Dataset items:
————
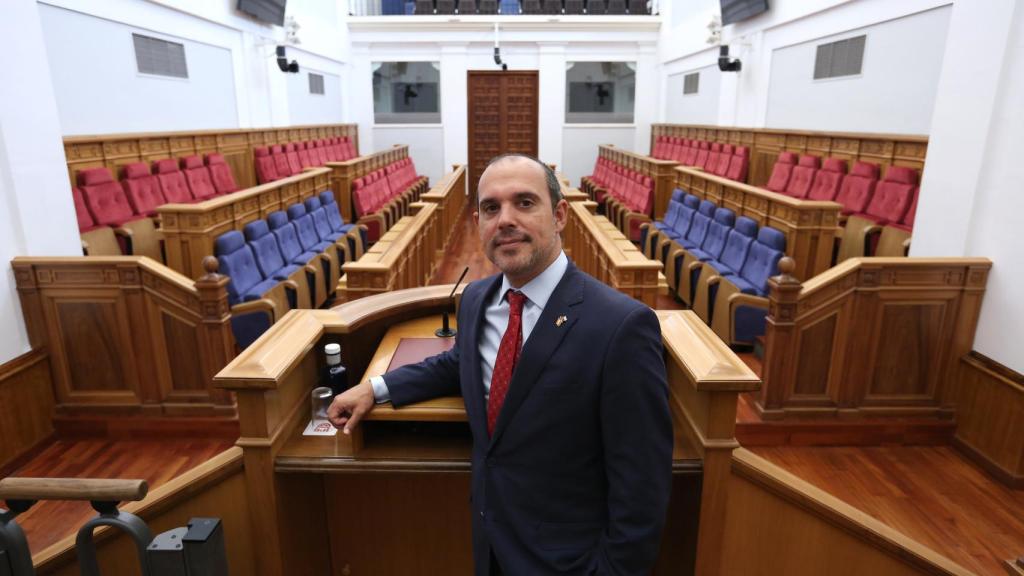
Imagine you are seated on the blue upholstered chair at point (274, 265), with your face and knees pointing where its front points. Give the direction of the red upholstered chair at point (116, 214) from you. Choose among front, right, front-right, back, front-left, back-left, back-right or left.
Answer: back

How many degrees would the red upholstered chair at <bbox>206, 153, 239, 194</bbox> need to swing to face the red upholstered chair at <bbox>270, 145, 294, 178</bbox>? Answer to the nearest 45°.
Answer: approximately 90° to its left

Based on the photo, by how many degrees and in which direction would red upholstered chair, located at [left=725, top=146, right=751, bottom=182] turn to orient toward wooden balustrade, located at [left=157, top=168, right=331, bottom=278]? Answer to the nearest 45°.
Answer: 0° — it already faces it

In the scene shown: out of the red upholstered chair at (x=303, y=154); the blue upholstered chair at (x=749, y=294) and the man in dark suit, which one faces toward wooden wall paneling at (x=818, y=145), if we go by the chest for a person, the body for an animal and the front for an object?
the red upholstered chair

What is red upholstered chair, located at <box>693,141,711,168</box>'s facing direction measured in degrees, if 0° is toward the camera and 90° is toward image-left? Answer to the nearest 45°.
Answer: approximately 45°

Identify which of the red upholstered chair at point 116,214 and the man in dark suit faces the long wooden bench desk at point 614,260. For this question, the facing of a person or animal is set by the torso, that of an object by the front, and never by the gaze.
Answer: the red upholstered chair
————
REQUIRED ACTION: Switch every occurrence of "man in dark suit" in the listing to "man in gray coat" and reproduce the listing with everything else unchanged, leaving out the pictures.

SOLUTION BELOW:
Imagine you are seated on the blue upholstered chair at point (274, 265), with your face and knees pointing where its front points. Give the direction of the red upholstered chair at point (116, 214) from you. Choose among front, right, front-right, back, front-left, back-left, back-right or left.
Answer: back

How many degrees would the red upholstered chair at <bbox>206, 153, 239, 194</bbox> need to swing to face the red upholstered chair at <bbox>270, 145, 294, 178</bbox>? Answer to the nearest 45°.
Answer: approximately 90° to its left

Based on the photo, by how many degrees and in which direction would red upholstered chair, located at [left=725, top=146, right=751, bottom=182] turn to orient toward wooden balustrade, located at [left=157, top=168, right=331, bottom=278]? Answer to the nearest 45°.
Answer: 0° — it already faces it

In the scene shown: out of the red upholstered chair at (x=303, y=154); the blue upholstered chair at (x=749, y=294) and the man in gray coat, which one faces toward wooden wall paneling at (x=818, y=145), if we go by the chest for a person, the body for an animal and the front for an object?
the red upholstered chair

What is red upholstered chair, located at <box>693,141,711,168</box>'s facing direction measured in degrees, if 0° is toward the camera and 90° is toward image-left? Answer to the nearest 45°.
Answer: approximately 45°

Identify which of the red upholstered chair at point 116,214 and the man in gray coat faces the long wooden bench desk at point 614,260. For this question, the facing of a person or animal is set by the torso, that of an object by the front, and never by the gaze.
Answer: the red upholstered chair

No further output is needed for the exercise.